Can someone provide me a better proof and scenario for bubble sort compare to what i have proved

Question

Give a list of unsorted elements. Initial condition is A=list of unsorted elements, p=1, N=total array size

Bubble(A,p,N)
 if p>=N return
 for i=p to N-1
  if A[i]>A[i+1]
   swap(A[i],A[i+1])
 Bubble(A,p,N-1)

Question 1: Prove the correctness of the algorithm by induction on N. My Problem:How can i use k+1 on Bubble(A,p,N-1)?I need someone explain and proof for me.

Question 2:Prove that if an element once moves towards n, it will never move towards p for current and all forthcoming recursive calls.(unsolved)

My problem: I know that after complete the first n-1 for loop of sorting, the largest integer value in the array will sort at the last position. when the recursion of Bubble(A,p,N-1) is call, array size will be n-1,n-2,...n-n and the largest integer at the last will not compare anymore for next and forthcoming recursion call.(Is this a good proof?If no can anyone provide me a better proof?)

Question 3:Give a scenario that after an element moves towards p, it can move towards n.(unsolved)

My problem: I know that for the current for loop of 1 to n-1, if the A[i]>A[i+1] then it will swap where A[i+1] will be largest and A[i] will be smallest. Then when Bubble(A,p,N-1) is call, the integer value of array size of n-1 will be compare again. If A[i]>A[i+1] then swap. The elements will be compare and swap for n-1,n-2,...,n-n.(Is this a good scenario?If no can anyone provide me a better scenario?)

Answer 1

Question 1: Prove the correctness of the algorithm by induction on N. My Problem:How can i use k+1 on Bubble(A,p,N-1)?I need someone explain and proof for me.

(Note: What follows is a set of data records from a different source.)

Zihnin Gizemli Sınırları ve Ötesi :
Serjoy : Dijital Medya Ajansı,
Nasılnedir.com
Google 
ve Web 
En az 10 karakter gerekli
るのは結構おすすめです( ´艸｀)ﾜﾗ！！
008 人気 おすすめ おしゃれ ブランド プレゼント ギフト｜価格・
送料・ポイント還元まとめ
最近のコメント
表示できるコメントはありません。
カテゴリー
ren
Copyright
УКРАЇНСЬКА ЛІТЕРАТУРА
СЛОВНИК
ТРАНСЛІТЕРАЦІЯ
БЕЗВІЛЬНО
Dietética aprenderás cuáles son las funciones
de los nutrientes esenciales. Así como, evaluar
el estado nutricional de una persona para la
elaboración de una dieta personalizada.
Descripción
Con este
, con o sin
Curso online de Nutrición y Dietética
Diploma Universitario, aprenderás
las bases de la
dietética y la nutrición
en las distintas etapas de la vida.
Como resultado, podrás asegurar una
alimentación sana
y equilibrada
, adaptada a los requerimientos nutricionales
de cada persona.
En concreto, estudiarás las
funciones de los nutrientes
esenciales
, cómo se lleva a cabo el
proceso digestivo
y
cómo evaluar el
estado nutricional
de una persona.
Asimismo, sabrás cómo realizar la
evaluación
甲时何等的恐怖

The proof is by induction on N.

Base case: When N = 1, the array is already sorted, and Bubble correctly does nothing and terminates immediately by if p >= N return.

Induction hypothesis: assume Bubble correctly sorts lists of size up to and including k (strong induction).

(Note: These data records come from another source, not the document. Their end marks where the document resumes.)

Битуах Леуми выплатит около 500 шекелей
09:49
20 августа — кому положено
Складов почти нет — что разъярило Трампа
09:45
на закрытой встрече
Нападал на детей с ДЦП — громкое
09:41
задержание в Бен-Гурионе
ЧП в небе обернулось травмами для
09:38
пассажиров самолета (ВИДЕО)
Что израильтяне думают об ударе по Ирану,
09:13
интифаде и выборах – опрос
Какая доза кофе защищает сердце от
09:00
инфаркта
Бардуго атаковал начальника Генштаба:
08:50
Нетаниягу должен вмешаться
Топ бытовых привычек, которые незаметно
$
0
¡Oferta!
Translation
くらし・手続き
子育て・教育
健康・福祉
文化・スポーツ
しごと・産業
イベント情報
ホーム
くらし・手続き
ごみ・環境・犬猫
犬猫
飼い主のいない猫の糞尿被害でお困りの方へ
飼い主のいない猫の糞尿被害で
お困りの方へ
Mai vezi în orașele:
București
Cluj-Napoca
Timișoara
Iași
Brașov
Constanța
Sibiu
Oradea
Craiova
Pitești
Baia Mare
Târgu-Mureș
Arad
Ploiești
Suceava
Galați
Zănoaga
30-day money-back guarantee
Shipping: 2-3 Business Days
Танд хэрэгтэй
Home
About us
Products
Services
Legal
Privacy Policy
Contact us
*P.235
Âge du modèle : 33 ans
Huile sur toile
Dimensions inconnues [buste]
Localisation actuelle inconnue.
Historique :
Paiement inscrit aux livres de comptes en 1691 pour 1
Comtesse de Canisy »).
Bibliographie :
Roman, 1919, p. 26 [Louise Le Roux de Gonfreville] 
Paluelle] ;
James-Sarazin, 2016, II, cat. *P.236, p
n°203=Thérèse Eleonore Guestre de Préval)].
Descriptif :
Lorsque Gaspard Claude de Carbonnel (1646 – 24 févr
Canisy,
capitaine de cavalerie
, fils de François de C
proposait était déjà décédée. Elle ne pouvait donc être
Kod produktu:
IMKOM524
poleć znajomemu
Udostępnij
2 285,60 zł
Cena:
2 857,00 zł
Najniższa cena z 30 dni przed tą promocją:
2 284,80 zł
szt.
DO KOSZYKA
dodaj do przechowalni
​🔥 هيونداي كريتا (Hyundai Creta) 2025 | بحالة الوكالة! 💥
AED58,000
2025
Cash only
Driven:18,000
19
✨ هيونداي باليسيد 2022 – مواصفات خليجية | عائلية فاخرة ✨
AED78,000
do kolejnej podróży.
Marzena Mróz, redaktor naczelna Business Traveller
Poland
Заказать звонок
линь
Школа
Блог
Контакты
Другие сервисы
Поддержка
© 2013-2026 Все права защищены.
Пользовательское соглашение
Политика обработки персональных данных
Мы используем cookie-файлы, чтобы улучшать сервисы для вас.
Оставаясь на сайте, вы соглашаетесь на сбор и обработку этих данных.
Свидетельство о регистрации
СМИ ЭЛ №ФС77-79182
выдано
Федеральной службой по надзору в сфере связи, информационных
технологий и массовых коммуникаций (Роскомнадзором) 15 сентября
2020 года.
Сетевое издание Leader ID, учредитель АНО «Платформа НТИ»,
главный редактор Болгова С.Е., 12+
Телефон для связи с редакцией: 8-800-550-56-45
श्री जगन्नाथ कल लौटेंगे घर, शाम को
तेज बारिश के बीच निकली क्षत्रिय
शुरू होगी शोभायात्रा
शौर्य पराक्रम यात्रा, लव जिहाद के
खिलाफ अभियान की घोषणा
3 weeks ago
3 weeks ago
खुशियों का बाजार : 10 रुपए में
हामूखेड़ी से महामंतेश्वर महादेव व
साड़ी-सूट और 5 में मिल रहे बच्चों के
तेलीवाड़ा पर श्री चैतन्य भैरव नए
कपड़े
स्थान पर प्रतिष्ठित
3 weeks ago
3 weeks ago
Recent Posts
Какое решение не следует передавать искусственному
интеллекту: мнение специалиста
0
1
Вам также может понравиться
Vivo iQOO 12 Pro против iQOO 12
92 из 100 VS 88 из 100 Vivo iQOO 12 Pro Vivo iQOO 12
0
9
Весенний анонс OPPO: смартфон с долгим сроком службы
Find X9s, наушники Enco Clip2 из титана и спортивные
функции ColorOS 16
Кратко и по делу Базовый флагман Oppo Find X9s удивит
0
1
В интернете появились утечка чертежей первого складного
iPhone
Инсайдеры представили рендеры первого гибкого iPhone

Inductive step: we must show Bubble correctly sorts lists of size k+1. On the initial invocation of Bubble, p is less than N = k+1 and so we skip over the first line of the algorithm. Next, the for loop can be shown (also using induction) to possess the following loop invariant: on the iteration i = m, A[m+1] will be greater than or equal to A[1] through A[m]. The loop, therefore, finishes with the greatest element in A[1], A[2], ..., A[k+1] at position k+1. It then makes the recursive call on a problem if size k which, by the induction hypothesis, Bubble is guaranteed to sort correctly. Since A[k+1] is the greatest element and is at the end, and since all earlier elements are sorted correctly by the recursive call to Bubble, the sorting is proven correct.

(The inductive proof of the other one is left as an exercise. Choose as your base case N=2 and p=1. Then, hypothesize that the invariant is true up to k. Show it for k+1 by arguing about what the swap does. Then, based on the last value assumed by p, say what the final state of the array must be.)

Question 2:Prove that if an element once moves towards n, it will never move towards p for current and all forthcoming recursive calls.(unsolved)

The proof is by contradiction. Consider an element at position i at the beginning of some invocation of Bubble is moved by the swaps in the for loop to position j > i. Assume that further swaps in the same invocation, or swaps in another invocation of Bubble, cause the position of that element to becme k with k < j. We need only consider the first such movement since if there is any there is a first. The first such movement is due either to a swap in the same invocation or a swap in another invocation. Consider these cases separately.

1. swaps in the current invocation can only move elements forward, not backward. Since an element that was swapped during this invocation can never be the "next" element for any swap, it cannot move backward.

2. swaps in other invocations of Bubble could potentially move the element, since the element will be the "next" element for one of the potential swaps; however, this will never happen since it would imply that there is a larger element earlier in the array, which would have been "bubbled" past the element in question on a previous invocation of "bubble". We assumed our element moved to the right before which means it was the largest one seen so far.

Since these are the only two ways the element could move towards p and neither of these is possible, we have a contradiction, meaning our assumption that the element could move towards p is false.

Edit: for question 3, consider the case of an array [3, 2, 1]. The first swap exchanges 3 and 2, moving 2 towards p. The second swap exchanges 3 and 1, moving 1 towards p. The first swap of the recursive invocation of Bubble exchanges 1 and 2, moving 2 back toward n. Generally, you'll get the described behavior a lot of you start with an array in reverse sorted order.